EXERCISE PROMPT.
Wherever "CROSS" turns up in the entries, copy out the line that holds it.

RECORDED DATA.
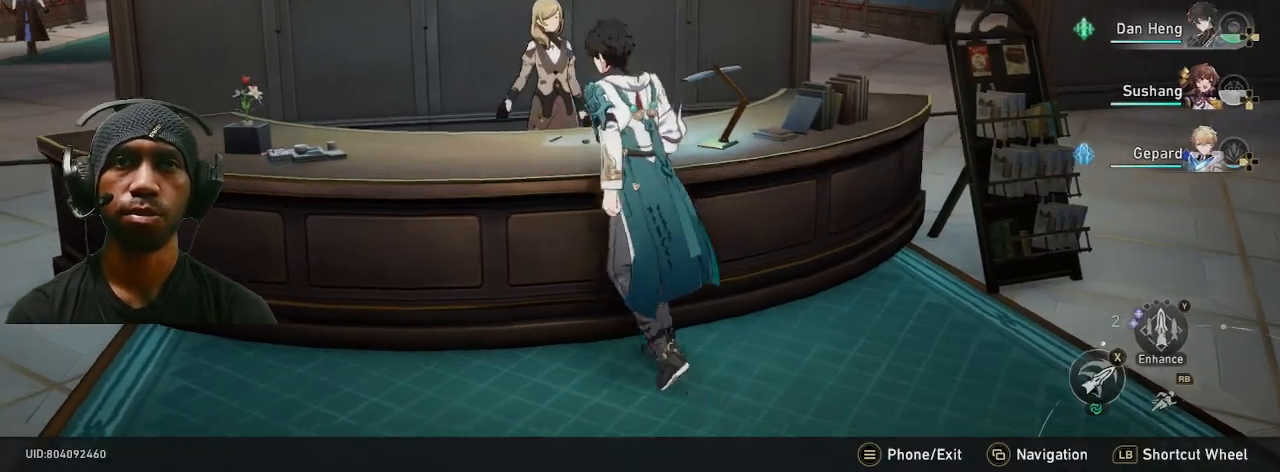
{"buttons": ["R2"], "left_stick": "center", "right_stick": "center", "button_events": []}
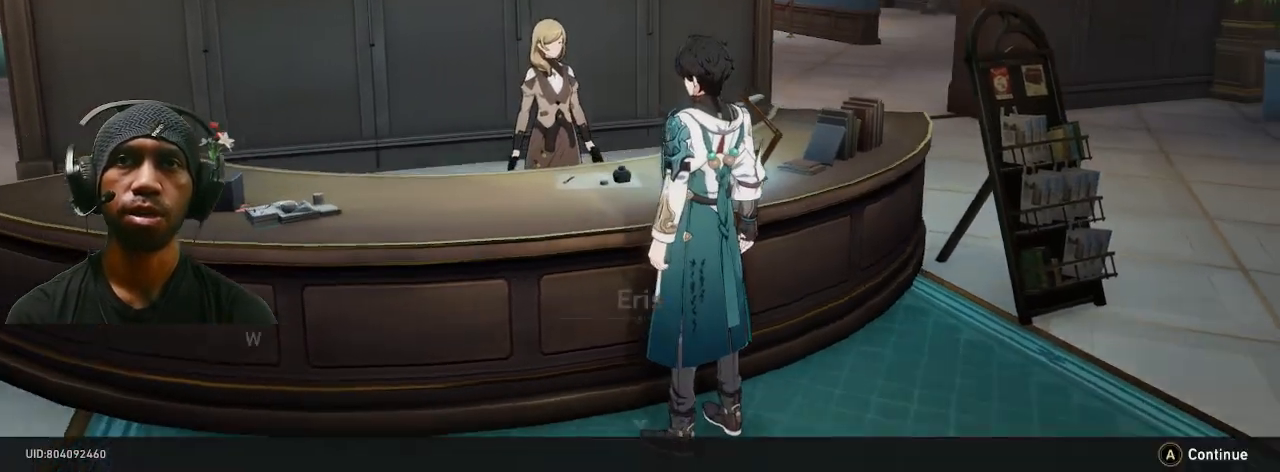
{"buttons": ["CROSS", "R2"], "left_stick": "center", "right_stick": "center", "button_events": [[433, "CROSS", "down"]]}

---

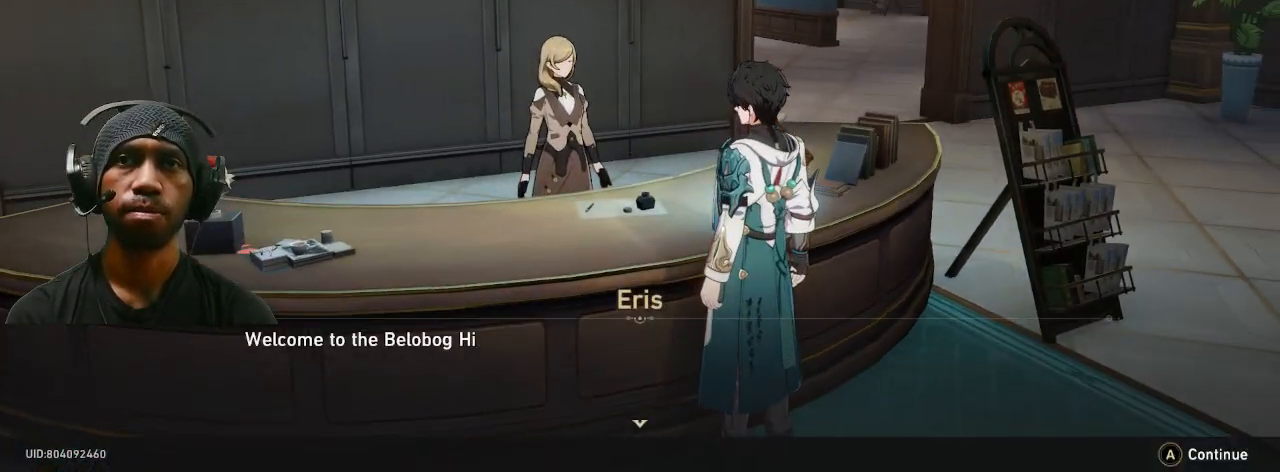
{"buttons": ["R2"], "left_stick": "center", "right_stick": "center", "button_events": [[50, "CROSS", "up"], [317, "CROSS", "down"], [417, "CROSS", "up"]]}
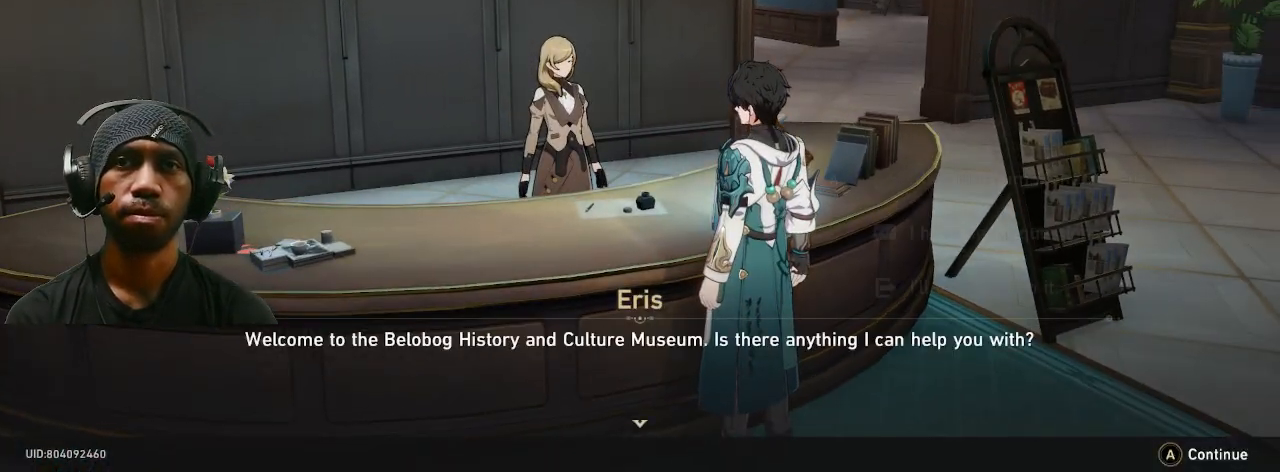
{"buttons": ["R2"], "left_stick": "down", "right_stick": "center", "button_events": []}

ANSWER BOX.
{"buttons": ["CROSS", "R2"], "left_stick": "center", "right_stick": "center", "button_events": [[433, "CROSS", "down"]]}
{"buttons": ["R2"], "left_stick": "center", "right_stick": "center", "button_events": [[50, "CROSS", "up"], [317, "CROSS", "down"], [417, "CROSS", "up"]]}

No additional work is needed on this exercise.